Secondly, I wonder whether more ps server can improve the performance. So I tried to use 2 ps server, the program was blocked with log info :
CreateSession still waiting for response from worker: /job:ps/replica:0/task:1
I ran the program on the slurm system, so I used the python multiprocessing model to start the ps server.
def get_slurm_env():
node_list = expand_hostlist(os.environ['SLURM_NODELIST'])
node_id = int(os.environ['SLURM_NODEID'])
tasks_per_node = int(os.environ['SLURM_NTASKS_PER_NODE'])
# It is difficult to assign the port and gpu id in slurm env.

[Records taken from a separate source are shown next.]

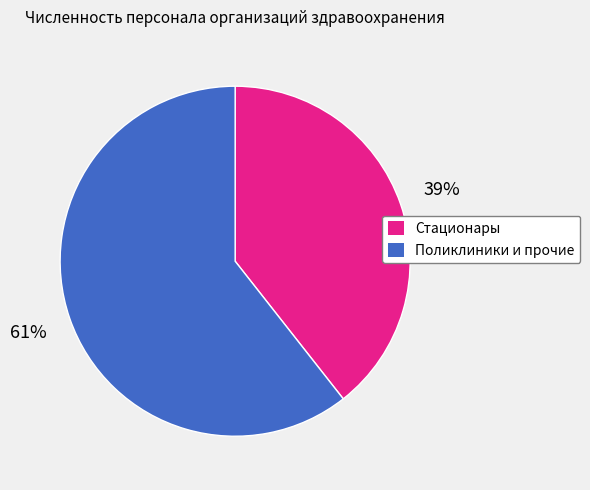

True or false: Поликлиники и прочие accounts for 61% of the total.

True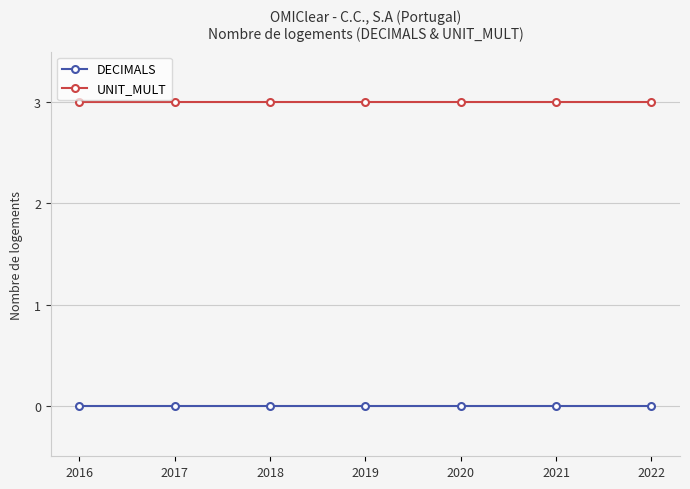

The value of UNIT_MULT at 2020 is 3. True or false?

True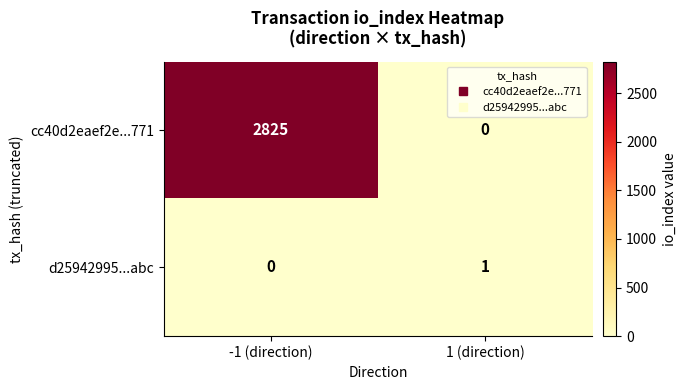

Rank the series by their maximum value, from highest to lowest.

cc40d2eaef2e...771, d25942995...abc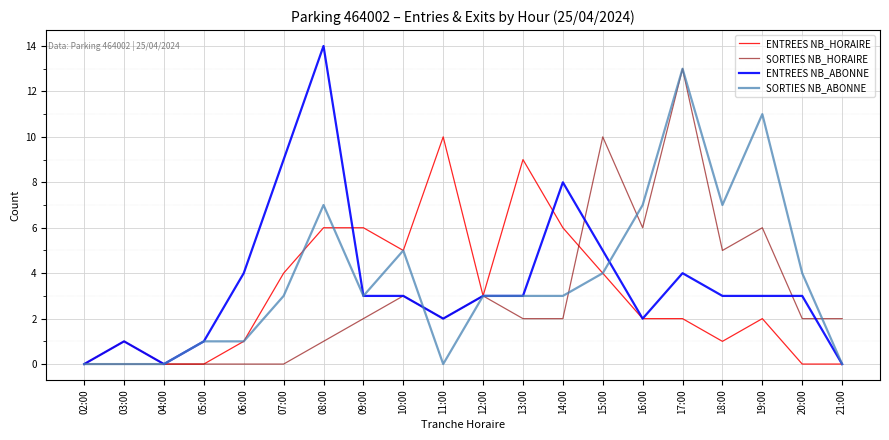

True or false: SORTIES NB_ABONNE has more than 0 interior local peaks.

True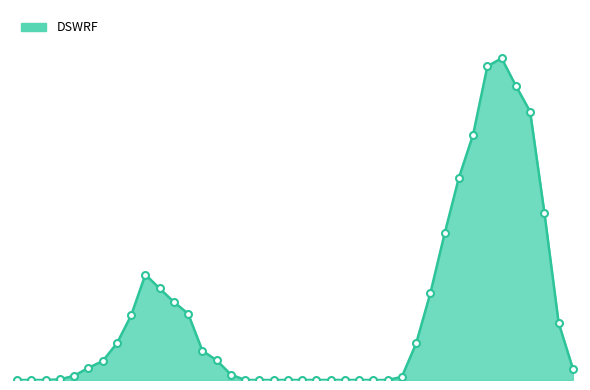

Does the chart display data point markers on the line(s)?

No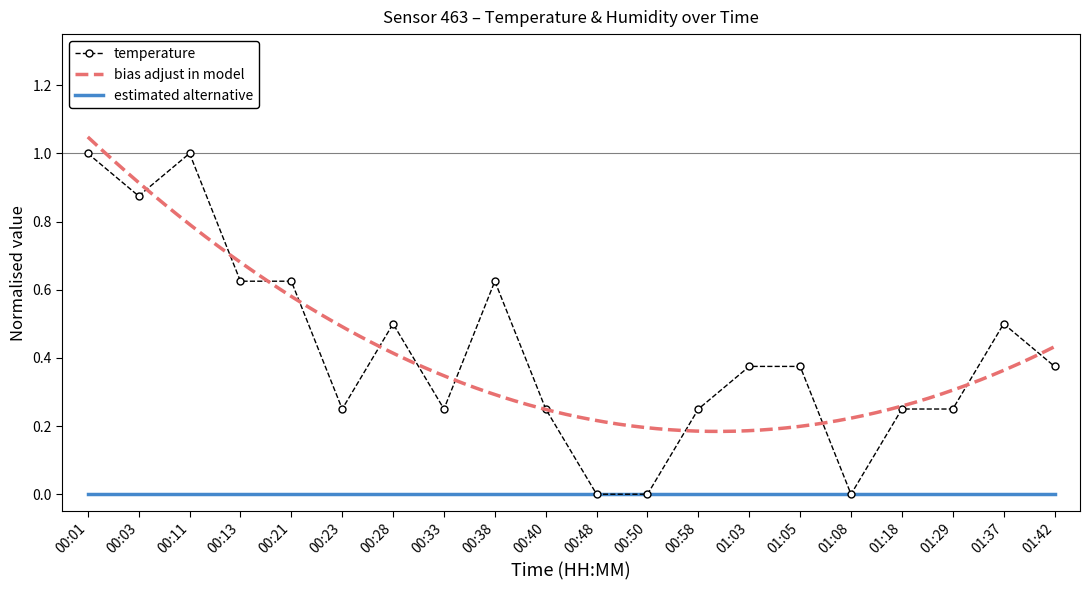

Reading left to right, extract all data points from this chart.

00:01=1.0	00:03=0.9	00:11=1.0	00:13=0.6	00:21=0.6	00:23=0.2	00:28=0.5	00:33=0.2	00:38=0.6	00:40=0.2	00:48=0.0	00:50=0.0	00:58=0.2	01:03=0.4	01:05=0.4	01:08=0.0	01:18=0.2	01:29=0.2	01:37=0.5	01:42=0.4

# The assigned gpu in different host is not always the same, and you nerver know
# which gpu is assigned in another host.
# Different slurm job may run in the same machine, so the port num may be conflict as well
task_id = int(os.environ['SLURM_PROCID'])
task_num = int(os.environ['SLURM_NTASKS'])
visible_gpu_ids = os.environ['CUDA_VISIBLE_DEVICES'].split(',')
visible_gpu_ids = [int(gpu) for gpu in visible_gpu_ids]
worker_port_list=[FLAGS.worker_port_start + incr for incr in range(len(visible_gpu_ids))]
FLAGS.worker_hosts = ["%s:%d" % (name, port) for name in node_list for port in worker_port_list]
assert len(FLAGS.worker_hosts) == task_num, 'Job count is not equal %d : %d' % (len(FLAGS.worker_hosts), task_num)
FLAGS.worker_hosts = ','.join(FLAGS.worker_hosts)
FLAGS.ps_hosts = ["%s:%d" % (name, FLAGS.ps_port_start) for name in node_list]
FLAGS.ps_hosts = ','.join(FLAGS.ps_hosts)
FLAGS.job_name = "worker"
FLAGS.task_id = task_id
os.environ['CUDA_VISIBLE_DEVICES'] = str(visible_gpu_ids[task_id%tasks_per_node])
def ps_runner(cluster, task_id):
tf.logging.info('Setup ps process, id: %d' % FLAGS.task_id)
os.environ['CUDA_VISIBLE_DEVICES'] = ""
server = tf.train.Server(cluster, job_name="ps", task_index=task_id)
server.join()
tf.logging.info('Stop ps process, id: %d' % FLAGS.task_id)
def main(unused_args):
get_slurm_env()
# Extract all the hostnames for the ps and worker jobs to construct the
# cluster spec.
ps_hosts = FLAGS.ps_hosts.split(',')
worker_hosts = FLAGS.worker_hosts.split(',')
tf.logging.info('PS hosts are: %s' % ps_hosts)
tf.logging.info('Worker hosts are: %s' % worker_hosts)
cluster_spec = tf.train.ClusterSpec({'ps': ps_hosts,
'worker': worker_hosts})
if FLAGS.task_id == 0:
p = multiprocessing.Process(target = ps_runner, args = ({'ps': ps_hosts,'worker': worker_hosts}, 0))
p.start()
server = tf.train.Server(
{'ps': ps_hosts,
'worker': worker_hosts},
job_name=FLAGS.job_name,
task_index=FLAGS.task_id)
# `worker` jobs will actually do the work.
dataset = ImagenetData(subset=FLAGS.subset)
assert dataset.data_files()
# Only the chief checks for or creates train_dir.
if FLAGS.task_id == 0:
if not tf.gfile.Exists(FLAGS.train_dir):
tf.gfile.MakeDirs(FLAGS.train_dir)
tf.logging.info('Setup worker process, id: %d' % FLAGS.task_id)
inception_distributed_train.train(server.target, dataset, cluster_spec)
Are you willing to consider MPI based solutions which do not require distributed memory specific changes to your code for distributed tensorflow? We have recently developed a version of user-transparent distributed tensorflow using MaTEx. https://github.com/matex-org/matex
We will be able to help you, should you face any problems.